Wednesday, August 17, 2011

Smoking is bad for you (and other tidbits)

Check out the new look of cigarette packs:


A little while back the "Family Smoking Prevention and Tobacco Control Act" was passed.  The law enabled the Federal Drug Administration to more strictly regulate the cigarette industry.   The teeth of the law (among other things) require FDA approval for such modifying words as "light" and "mild", ban flavored tobacco in anything defined as a cigarette and require tobacco packaging to cover 50% of the front and rear of the pack with warnings such as the one seen above. Or this one:

*Smoking also kills puppies.

The thing about the flavoring was aimed to eliminate flavored cigarettes that would appeal to children such as root beer, grape and bubble gum.  This part of the law however also banned blended cigarettes containing ingredients such as cloves and other niche varieties of cigarettes clearly not geared towards children.  There was one flavor of cigarette however that wasn't banned.  Mint.  Yes, menthol cigarettes somehow passed muster as unflavored.  Whatever.

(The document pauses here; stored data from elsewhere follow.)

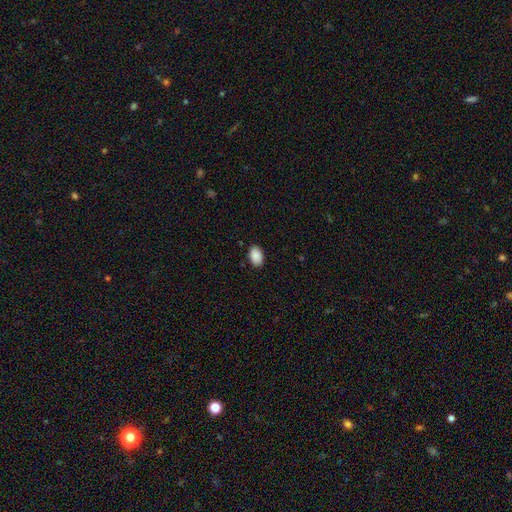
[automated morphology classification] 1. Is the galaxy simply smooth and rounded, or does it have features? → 90% smooth, 7% star or artifact, 3% featured or disk.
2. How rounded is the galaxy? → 90% in between, 9% round, 1% cigar-shaped.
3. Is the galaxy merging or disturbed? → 88% none, 9% minor disturbance, 2% major disturbance, 1% merger.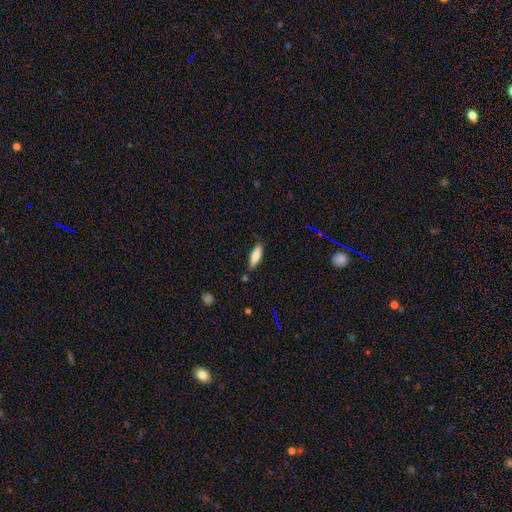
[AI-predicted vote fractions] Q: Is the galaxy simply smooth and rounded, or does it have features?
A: smooth — 79%.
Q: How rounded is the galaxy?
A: cigar-shaped — 57%.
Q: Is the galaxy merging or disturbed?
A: none — 81%.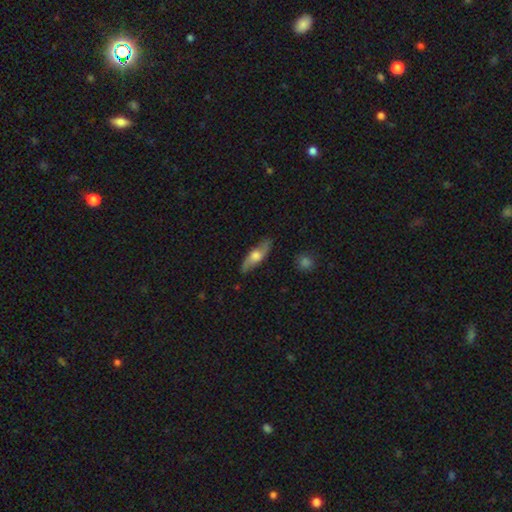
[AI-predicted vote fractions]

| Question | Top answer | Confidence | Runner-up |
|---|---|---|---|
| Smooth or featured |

I find these new warnings extremely insulting.  It's no secret that the law has increasingly infringed on business' right to sell an otherwise legal product through regulation and taxation.  (I recently learned that a pack of smokes in NYC will set you back $12. Twelve bucks!)  But these new warnings clearly indicate that anything is fair game.  As a consumer and an American though I don't want to be treated like a freakin baby.  If something is legal, let me buy it and enjoy it how I want, free of guilt-trips and gross-outs.  Why can't all this effort spent on de-incentivizing cigarette use (E.G. scare tactics, exorbitant taxation, etc) be spent on incentivizing non-use?

Let me get this disclaimer out there.  I don't smoke.  It never really did anything for me.  Occasionally, I'll bum a smoke, smoke it half way and remind myself that I'm not missing anything.  The lingering odor of cigarette smoke in my parents' garage reminds me of the holidays and fresh cigarette smoke in a hot car takes me back to summer visits at my grandparents.  One of my grandmothers died of lung cancer at 75.  It's bad, for everybody.

*Although cheese steaks and combos killed this guy.

1 comment:

  1. While I agree that we should be free to make our own decisions, as a former smoker I can see the positive effect these gross-out tactics could have on a smoker who wants to quit yet can't muster the will to follow through. Sometimes we need tangible evidence because we are innately stubborn and lazy. I'd even like to contribute a new idea for the labels, toilet water with smoker's cough phlegm floaties (Red Robin, yummmm).